The trader behind the letter has not revealed his or her identity. File Image / Pixabay
A bunker trader has written an open letter warning that problems are being stored up for the industry by trading firms being forced to accept unsustainably low margins because of this year's drop in demand.
"As I sit watching a number of traders around me apparently failing ... and see the fear in shipowners' eyes facing double-payment jeopardy or, at the very best, a lot of time spent in meetings with their legal department, I can't help but not have the sympathy for shipowners that one may expect," the unnamed market participant wrote last week.
The author of the letter identifies himself or herself only as a bunker trader in a large company.
The COVID-19 pandemic this year and the ensuing economic slump have led to a sustained drop in bunker demand, leaving traders competing ever more aggressively over a shrinking pool of potential spot purchases.
This dynamic has brought about an acute narrowing of bunker margins for traders as they lower prices to continue attracting their customers. The author of the open letter lays some blame at the feet of bunker buyers for pushing for the lowest possible prices.
Anonymous bunker trader
Buyers have driven desperate traders down to margins that just don't make sense.
"Buyers have driven desperate traders down to margins that just don't make sense; levels of $1/mt don't even cover the most basic costs, but traders when forced will take it in the hope that, when that next enquiry comes around, they are the only ones that are still on good terms with the owner and can take advantage," the trader wrote.
"We are seeing traders increasingly not able to pay the supplier until they have been paid by the owner.
"Buyers should take a long look at themselves in the mirror this morning and consider what has been their role in the market decline, and whether they are really protecting their principal's interest in achieving such a low price that comes with the risk of questionable product origin, quality and now double payment."
Am I My Trader's Keeper?
The problem posed by the letter is a complex one -- on a basic level, bunker buyers will primarily be focused on achieving the lowest possible price without worrying about the margins their traders can extract. But they do also need to make sure the companies they deal with are financially stable.
We have seen periods when margins become critically low in response to unfavourable market conditions.
"The bunker industry has typically been a low margin/high turnover business for at least the past two decades," Unni Einemo, director of industry group IBIA, told Ship & Bunker by email Monday.
"It is a competitive market, but we have seen periods when margins become critically low in response to unfavourable market conditions."
Sellers and buyers are both responsible for making sure the market remains fair and sustainable, according to Einemo.
"There are many facets to this, but fundamentally, it boils down to attitudes toward what constitutes an acceptable risk in the way you do business," she said.
"Everyone should ask themselves: how well do you know your counterparties in any transaction, and is this the kind of counterparty you want to do business with?"
Banks Getting Skittish
Paul Hardy, head of business development at brokerage NSI, sees the problem steadily worsening over time.

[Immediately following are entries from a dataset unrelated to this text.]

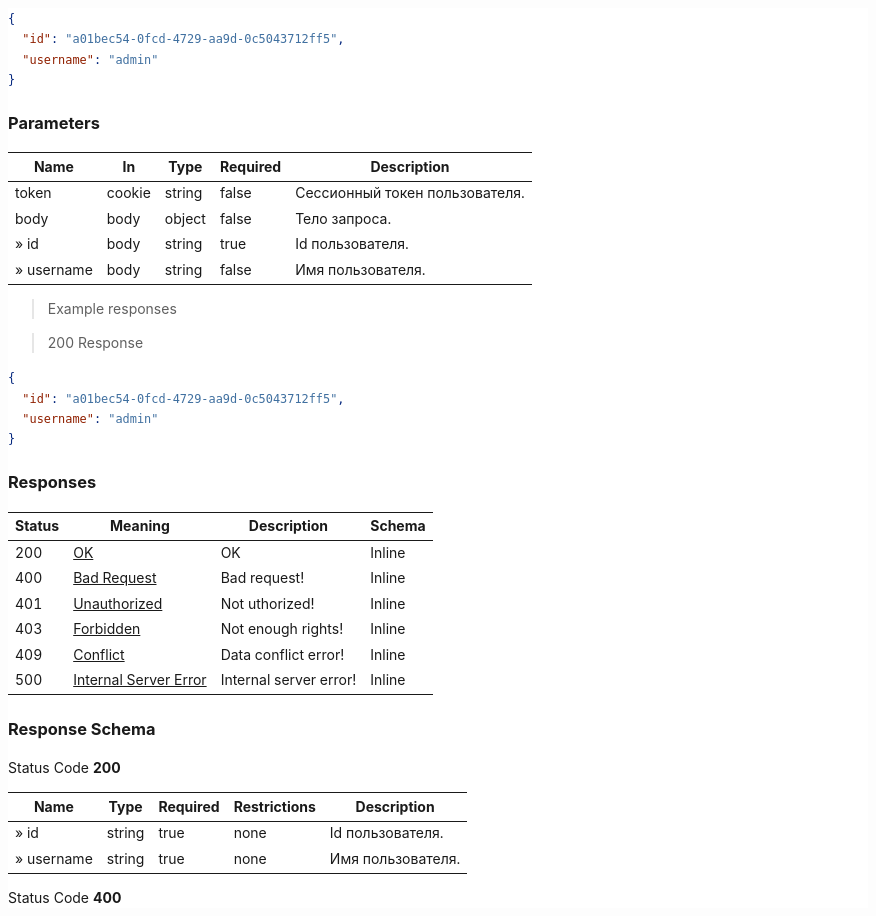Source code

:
 ```json
{
  "id": "a01bec54-0fcd-4729-aa9d-0c5043712ff5",
  "username": "admin"
}
```

<h3 id="user-update-parameters">Parameters</h3>

|Name|In|Type|Required|Description|
|---|---|---|---|---|
|token|cookie|string|false|Сессионный токен пользователя.|
|body|body|object|false|Тело запроса.|
|» id|body|string|true|Id пользователя.|
|» username|body|string|false|Имя пользователя.|

> Example responses

> 200 Response

```json
{
  "id": "a01bec54-0fcd-4729-aa9d-0c5043712ff5",
  "username": "admin"
}
```

<h3 id="user-update-responses">Responses</h3>

|Status|Meaning|Description|Schema|
|---|---|---|---|
|200|[OK](https://tools.ietf.org/html/rfc7231#section-6.3.1)|OK|Inline|
|400|[Bad Request](https://tools.ietf.org/html/rfc7231#section-6.5.1)|Bad request!|Inline|
|401|[Unauthorized](https://tools.ietf.org/html/rfc7235#section-3.1)|Not uthorized!|Inline|
|403|[Forbidden](https://tools.ietf.org/html/rfc7231#section-6.5.3)|Not enough rights!|Inline|
|409|[Conflict](https://tools.ietf.org/html/rfc7231#section-6.5.8)|Data conflict error!|Inline|
|500|[Internal Server Error](https://tools.ietf.org/html/rfc7231#section-6.6.1)|Internal server error!|Inline|

<h3 id="user-update-responseschema">Response Schema</h3>

Status Code **200**

|Name|Type|Required|Restrictions|Description|
|---|---|---|---|---|
|» id|string|true|none|Id пользователя.|
|» username|string|true|none|Имя пользователя.|

Status Code **400**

"My reading is many traders, in order to maintain profitability and volume, are taking on a mixture of very high-volume low-margin business coupled with additional high-margin business based on personal relationships," he told Ship & Bunker.
"Greater benchmarking, KYC and risk assessment by the owner will further diminish the business model over time as the high-margin business disappears and additional pressure is placed on maintaining the heavy lifting business."

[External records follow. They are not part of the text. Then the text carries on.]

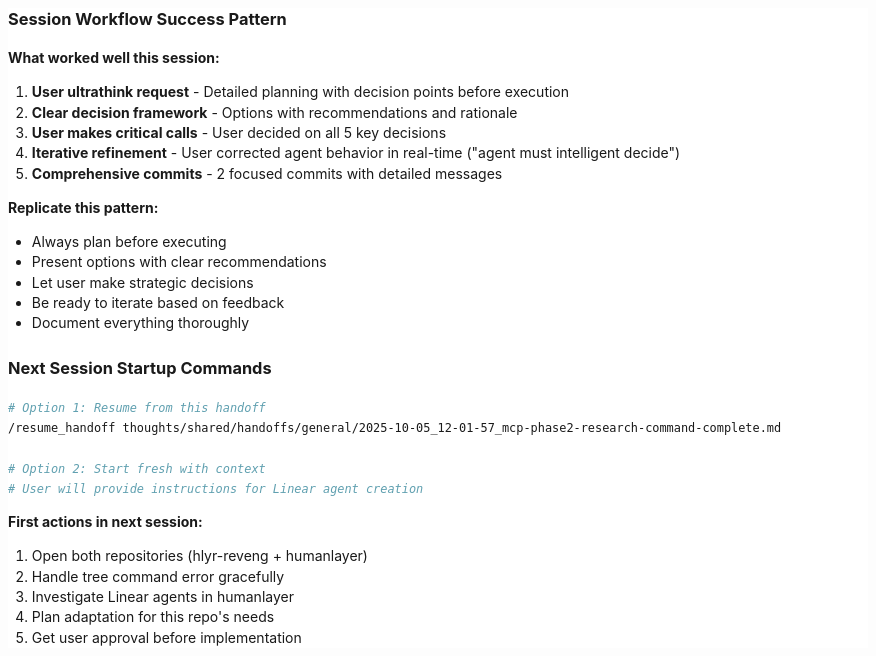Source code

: ### Session Workflow Success Pattern

**What worked well this session:**
1. **User ultrathink request** - Detailed planning with decision points before execution
2. **Clear decision framework** - Options with recommendations and rationale
3. **User makes critical calls** - User decided on all 5 key decisions
4. **Iterative refinement** - User corrected agent behavior in real-time ("agent must intelligent decide")
5. **Comprehensive commits** - 2 focused commits with detailed messages

**Replicate this pattern:**
- Always plan before executing
- Present options with clear recommendations
- Let user make strategic decisions
- Be ready to iterate based on feedback
- Document everything thoroughly

### Next Session Startup Commands

```bash
# Option 1: Resume from this handoff
/resume_handoff thoughts/shared/handoffs/general/2025-10-05_12-01-57_mcp-phase2-research-command-complete.md

# Option 2: Start fresh with context
# User will provide instructions for Linear agent creation
```

**First actions in next session:**
1. Open both repositories (hlyr-reveng + humanlayer)
2. Handle tree command error gracefully
3. Investigate Linear agents in humanlayer
4. Plan adaptation for this repo's needs
5. Get user approval before implementation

Additional strain is being put upon traders by financial institutions, he argued.
There are no winners in a market where a credit squeeze happens.
"Further sustainability is linked to the ability to maintain finance and insurance coverage," Hardy said.

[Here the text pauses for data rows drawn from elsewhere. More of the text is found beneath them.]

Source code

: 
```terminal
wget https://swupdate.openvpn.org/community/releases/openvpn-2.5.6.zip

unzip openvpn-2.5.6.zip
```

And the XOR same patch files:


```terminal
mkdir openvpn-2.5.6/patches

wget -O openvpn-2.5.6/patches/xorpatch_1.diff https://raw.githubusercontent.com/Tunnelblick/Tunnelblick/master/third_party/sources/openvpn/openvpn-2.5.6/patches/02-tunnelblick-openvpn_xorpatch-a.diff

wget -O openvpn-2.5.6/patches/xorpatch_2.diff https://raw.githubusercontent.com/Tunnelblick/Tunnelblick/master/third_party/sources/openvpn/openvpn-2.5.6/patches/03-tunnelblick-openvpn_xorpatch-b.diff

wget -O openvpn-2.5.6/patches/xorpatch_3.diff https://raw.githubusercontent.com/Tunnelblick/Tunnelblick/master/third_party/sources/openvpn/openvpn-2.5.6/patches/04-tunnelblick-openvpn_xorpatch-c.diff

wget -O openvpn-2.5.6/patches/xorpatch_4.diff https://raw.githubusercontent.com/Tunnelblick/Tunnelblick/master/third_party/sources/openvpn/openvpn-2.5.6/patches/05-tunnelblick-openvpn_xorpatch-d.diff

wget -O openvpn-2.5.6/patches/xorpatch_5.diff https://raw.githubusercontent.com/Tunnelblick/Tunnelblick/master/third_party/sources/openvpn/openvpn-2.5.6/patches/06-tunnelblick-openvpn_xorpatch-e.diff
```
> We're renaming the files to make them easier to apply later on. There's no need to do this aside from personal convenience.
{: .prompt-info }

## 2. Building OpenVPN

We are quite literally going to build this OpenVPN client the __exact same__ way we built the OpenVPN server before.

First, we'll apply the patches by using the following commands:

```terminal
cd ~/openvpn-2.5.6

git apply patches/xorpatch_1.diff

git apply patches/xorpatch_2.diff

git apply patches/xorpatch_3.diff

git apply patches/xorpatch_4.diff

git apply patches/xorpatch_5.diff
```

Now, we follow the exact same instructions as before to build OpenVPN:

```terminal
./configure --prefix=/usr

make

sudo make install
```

"It is clear with recent market developments post IMO 2020 that banks and insurance companies are falling out of love with the bunker market.
"Everyone should be clear though, there are no winners in a market where a credit squeeze happens.
"A good trader is a very important and necessary participant in the market."
The challenge of low margins for bunker traders is not a new one, but the severity of this year's market conditions could leave a much-changed marine fuels landscape in its wake.
The key to avoiding some of these problems may lie in improved sharing of information between shipowners and traders, according to IBIA's Unni Einemo.
"There should be sufficient transparency in the market for both buyers and sellers to know what constitutes a fair price for the relevant quality and quantity of a bunker stem," she said.
"Accepting anything less won't benefit anyone in the long run."